(Exercise details)
Only the lines from the top of the records below through the line containing "g 1 t ( x 0" should be printed, exactly and without pictures.

[Dataset records]

========================================================================

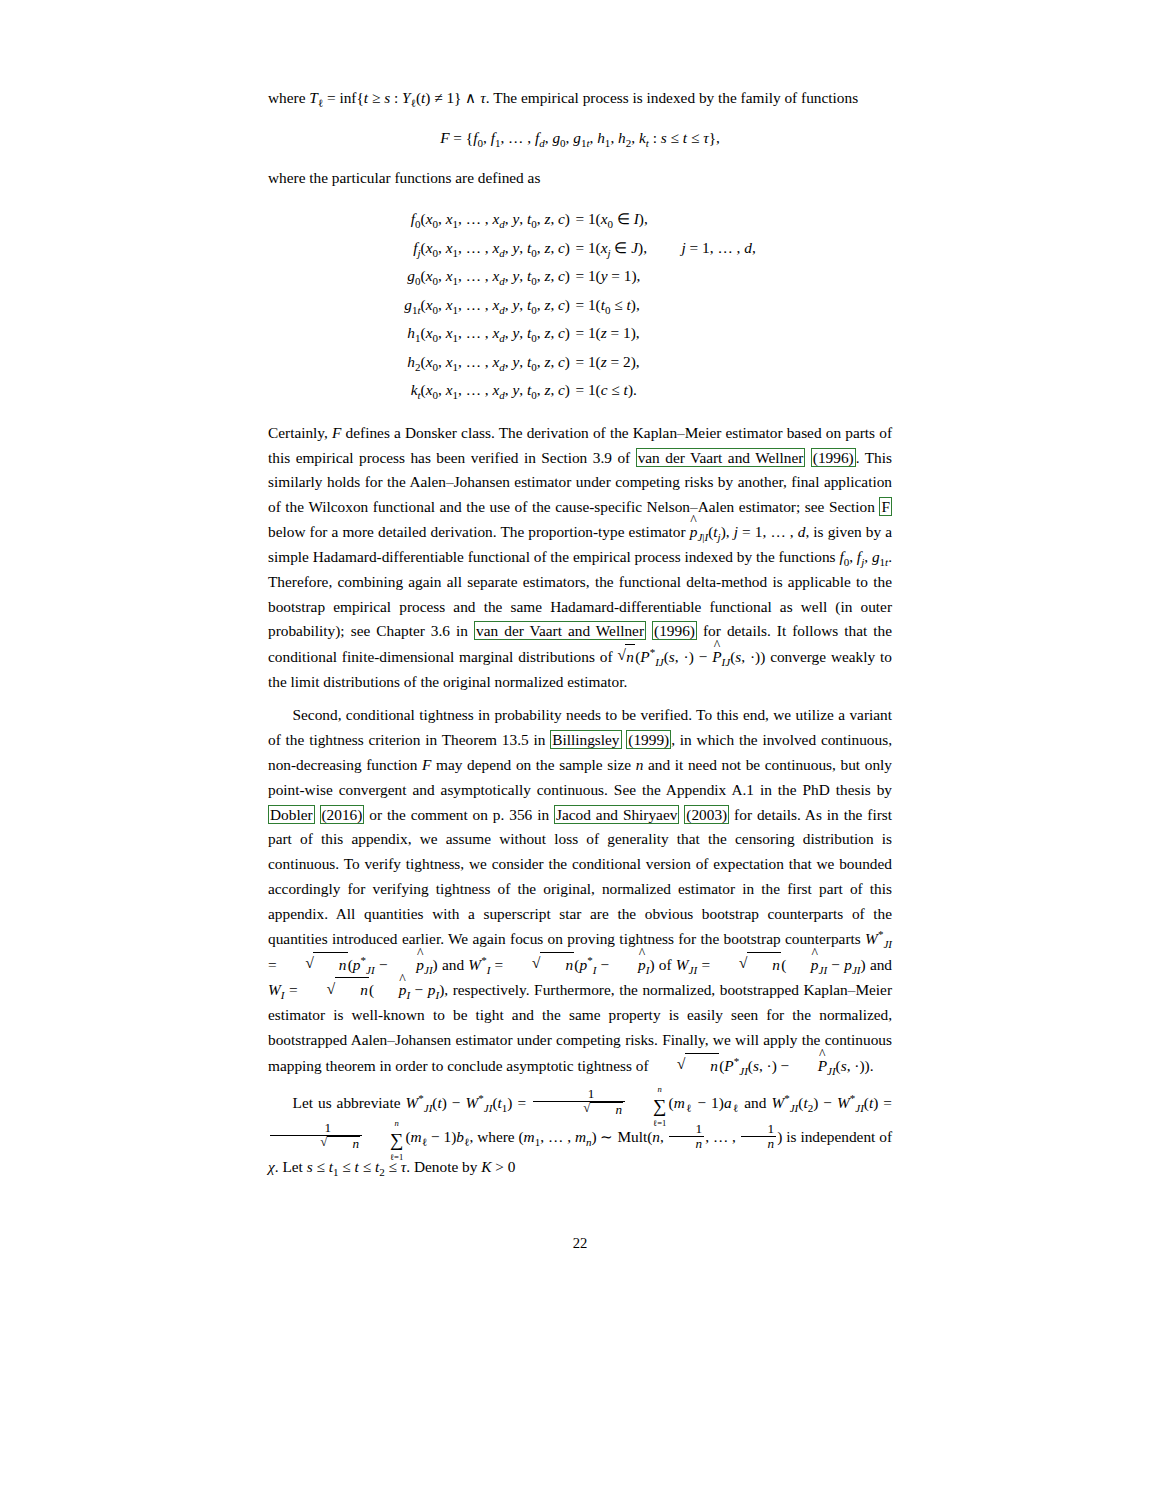where Tℓ = inf{t ≥ s : Yℓ(t) ≠ 1} ∧ τ. The empirical process is indexed by the family of functions
F = {f0, f1, … , fd, g0, g1t, h1, h2, kt : s ≤ t ≤ τ},
where the particular functions are defined as
| f 0 ( x 0 , x 1 , … , x d , y , t 0 , z , c ) | = 1( x 0 ∈ I ), | |
| f j ( x 0 , x 1 , … , x d , y , t 0 , z , c ) | = 1( x j ∈ J ), | j = 1, … , d , |
| g 0 ( x 0 , x 1 , … , x d , y , t 0 , z , c ) | = 1( y = 1), | |
| g 1 t ( x 0 , x 1 , … , x d , y , t 0 , z , c ) | = 1( t 0 ≤ t ), | |
| h 1 ( x 0 , x 1 , … , x d , y , t 0 , z , c ) | = 1( z = 1), | |
| h 2 ( x 0 , x 1 , … , x d , y , t 0 , z , c ) | = 1( z = 2), | |
| k t ( x 0 , x 1 , … , x d , y , t 0 , z , c ) | = 1( c ≤ t ). | |
Certainly, F defines a Donsker class. The derivation of the Kaplan–Meier estimator based on parts of this empirical process has been verified in Section 3.9 of van der Vaart and Wellner (1996). This similarly holds for the Aalen–Johansen estimator under competing risks by another, final application of the Wilcoxon functional and the use of the cause-specific Nelson–Aalen estimator; see Section F below for a more detailed derivation. The proportion-type estimator ^pJ|I(tj), j = 1, … , d, is given by a simple Hadamard-differentiable functional of the empirical process indexed by the functions f0, fj, g1t. Therefore, combining again all separate estimators, the functional delta-method is applicable to the bootstrap empirical process and the same Hadamard-differentiable functional as well (in outer probability); see Chapter 3.6 in van der Vaart and Wellner (1996) for details. It follows that the conditional finite-dimensional marginal distributions of n(P*IJ(s, ·) − ^PIJ(s, ·)) converge weakly to the limit distributions of the original normalized estimator.
Second, conditional tightness in probability needs to be verified. To this end, we utilize a variant of the tightness criterion in Theorem 13.5 in Billingsley (1999), in which the involved continuous, non-decreasing function F may depend on the sample size n and it need not be continuous, but only point-wise convergent and asymptotically continuous. See the Appendix A.1 in the PhD thesis by Dobler (2016) or the comment on p. 356 in Jacod and Shiryaev (2003) for details. As in the first part of this appendix, we assume without loss of generality that the censoring distribution is continuous. To verify tightness, we consider the conditional version of expectation that we bounded accordingly for verifying tightness of the original, normalized estimator in the first part of this appendix. All quantities with a superscript star are the obvious bootstrap counterparts of the quantities introduced earlier. We again focus on proving tightness for the bootstrap counterparts W*JI = n(p*JI − ^pJI) and W*I = n(p*I − ^pI) of WJI = n(^pJI − pJI) and WI = n(^pI − pI), respectively. Furthermore, the normalized, bootstrapped Kaplan–Meier estimator is well-known to be tight and the same property is easily seen for the normalized, bootstrapped Aalen–Johansen estimator under competing risks. Finally, we will apply the continuous mapping theorem in order to conclude asymptotic tightness of n(P*JI(s, ·) − ^PJI(s, ·)).
Let us abbreviate W*JI(t) − W*JI(t1) = 1 n∑nℓ=1(mℓ − 1)aℓ and W*JI(t2) − W*JI(t) = 1 n∑nℓ=1(mℓ − 1)bℓ, where (m1, … , mn) ∼ Mult(n, 1 n, … , 1 n) is independent of χ. Let s ≤ t1 ≤ t ≤ t2 ≤ τ. Denote by K > 0
22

========================================================================

(Task solution)
where Tℓ = inf{t ≥ s : Yℓ(t) ≠ 1} ∧ τ. The empirical process is indexed by the family of functions
F = {f0, f1, … , fd, g0, g1t, h1, h2, kt : s ≤ t ≤ τ},
where the particular functions are defined as
| f 0 ( x 0 , x 1 , … , x d , y , t 0 , z , c ) | = 1( x 0 ∈ I ), | |
| f j ( x 0 , x 1 , … , x d , y , t 0 , z , c ) | = 1( x j ∈ J ), | j = 1, … , d , |
| g 0 ( x 0 , x 1 , … , x d , y , t 0 , z , c ) | = 1( y = 1), | |
| g 1 t ( x 0 , x 1 , … , x d , y , t 0 , z , c ) | = 1( t 0 ≤ t ), | |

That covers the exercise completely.